Extract =>
Apple is expected to show off other computer products during the rumored iPad Mini event, Google will unveil a new Nexus phone and tablet, and Isis joins the mobile payment scene.

Monday's CNET Update dusts off the crystal ball:

Now playing: Watch this: iPad Mini won't be the only Apple news

Everyone is eager to learn about the rumored iPad Mini, but today's tech news roundup looks at what else Apple will be announcing. We're expecting to see at least one new computer, such as an iMac or Mac Mini. Apple CEO Tim Cook has said that the Mac Pro will get an update in 2013, so it may be too soon to announce that. As for laptops, there have been reports that Apple will give the 13-inch MacBook Pro a retina display.

When Apple does unveil the iPad Mini, expect a big focus around education. And Apple could release the iTunes update that was first announced at the iPhone 5 event last month. All will be revealed Tuesday at 10 a.m. Pacific, 1 p.m. Eastern.

Save the Link: CNET's live coverage of Apple's event begins Tuesday

Apple's not the only one showing off new gadgets. On Friday, new Windows 8 computers and tablets hit stores. And Google will unveil the Nexus 4 smartphone, a 10-inch Nexus tablet and the upgraded Android 4.2 Jelly Bean on Monday, Oct. 29.

Exercise instructions =>
Pick up the tech news roundup about the iPad Mini event and other upcoming gadget launches after its final sentence, and carry it forward.

Saved data entries =>

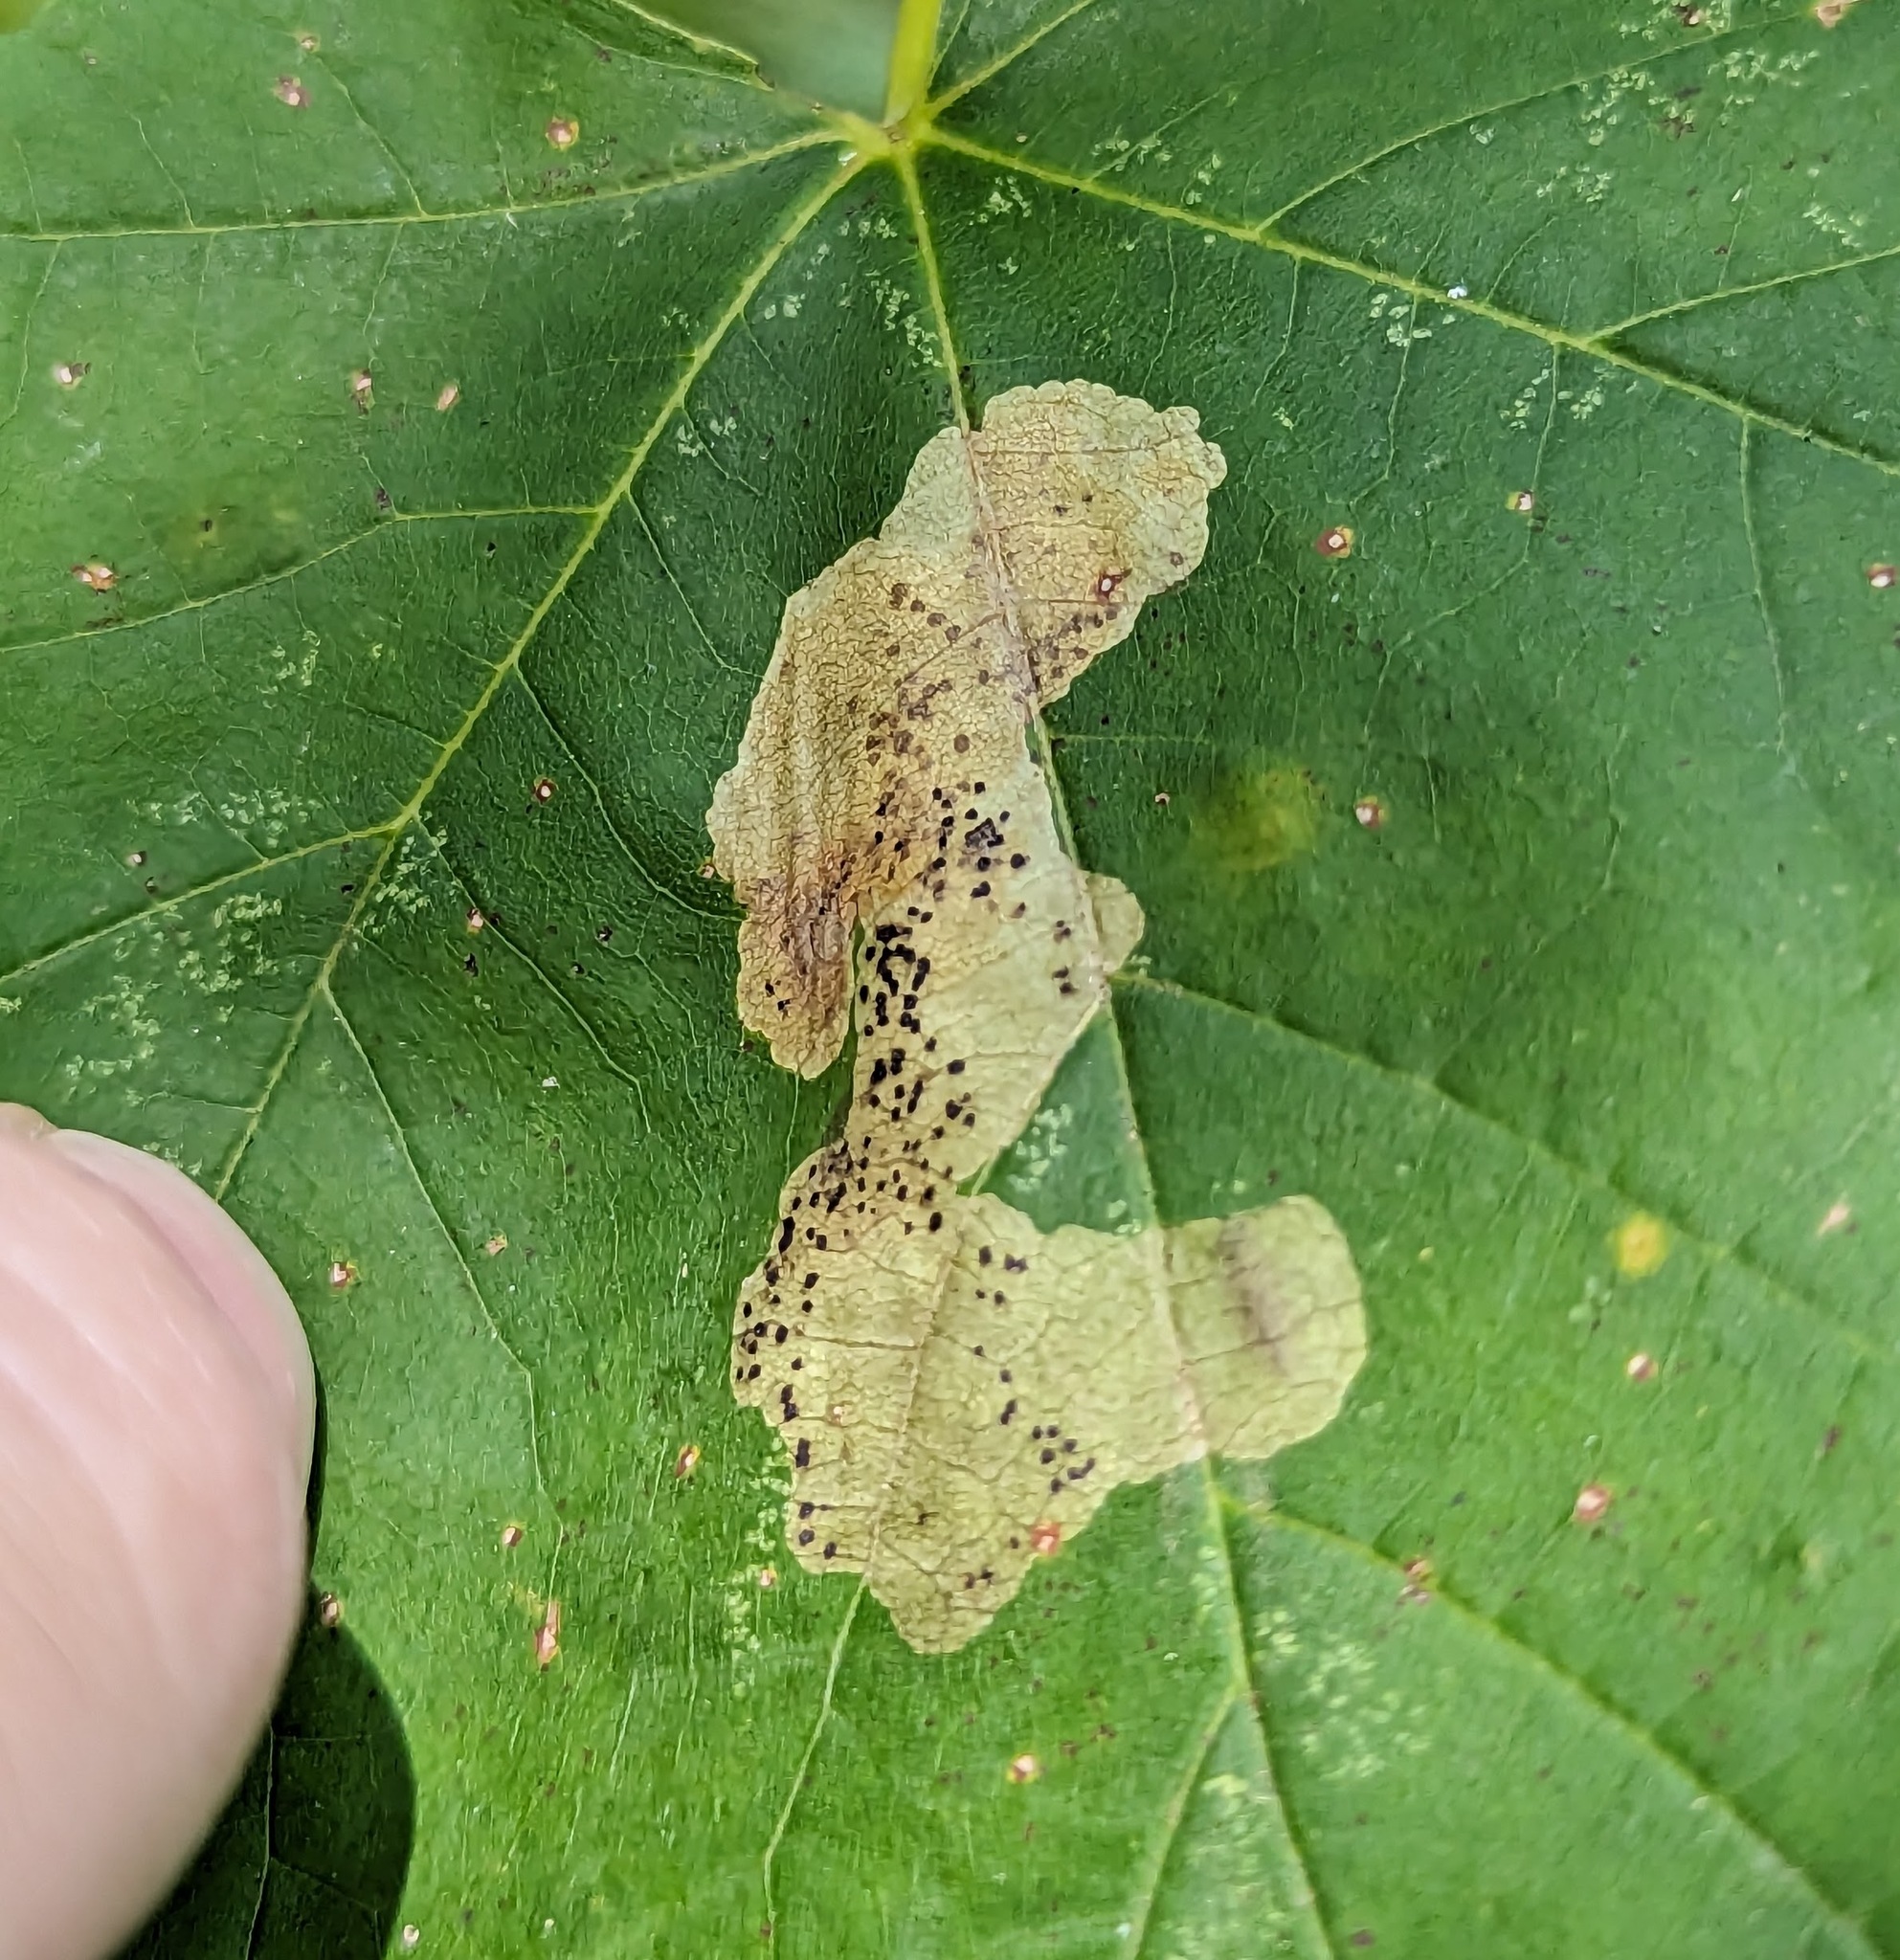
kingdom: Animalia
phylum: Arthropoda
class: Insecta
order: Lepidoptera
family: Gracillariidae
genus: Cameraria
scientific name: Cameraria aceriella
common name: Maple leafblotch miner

--

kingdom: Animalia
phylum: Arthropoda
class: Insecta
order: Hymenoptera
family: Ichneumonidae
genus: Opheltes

Task answer =>
In other news, Verizon customers with Android phones can now have Google Play store downloads -- such as apps, music and movies -- charged to their monthly phone bill. Sprint, AT&T and T-Mobile customers have already been able to send Google Play purchases to their bills.

Facebook is quietly phasing out its Questions feature, which let users create polls. But Pages and Groups can still use the tool.

Microsoft is running a promotion for the upcoming Office 2013. New buyers of Office 2010 or 2011 will be able to upgrade to 2013 for free when it is released.

A new type of mobile payment service, called Isis, has launched to compete with Google Wallet. It was created by Verizon, AT&T and T-Mobile, and it lets users pay for items by tapping a smartphone to a sensor. For it to work, you'd need a smartphone with an NFC chip. Aside from being used as a credit or debit card, the Isis program also stores coupons. But these services face a tough challenge: Why bother with an app on your phone, when it's just as easy to pull out a credit card?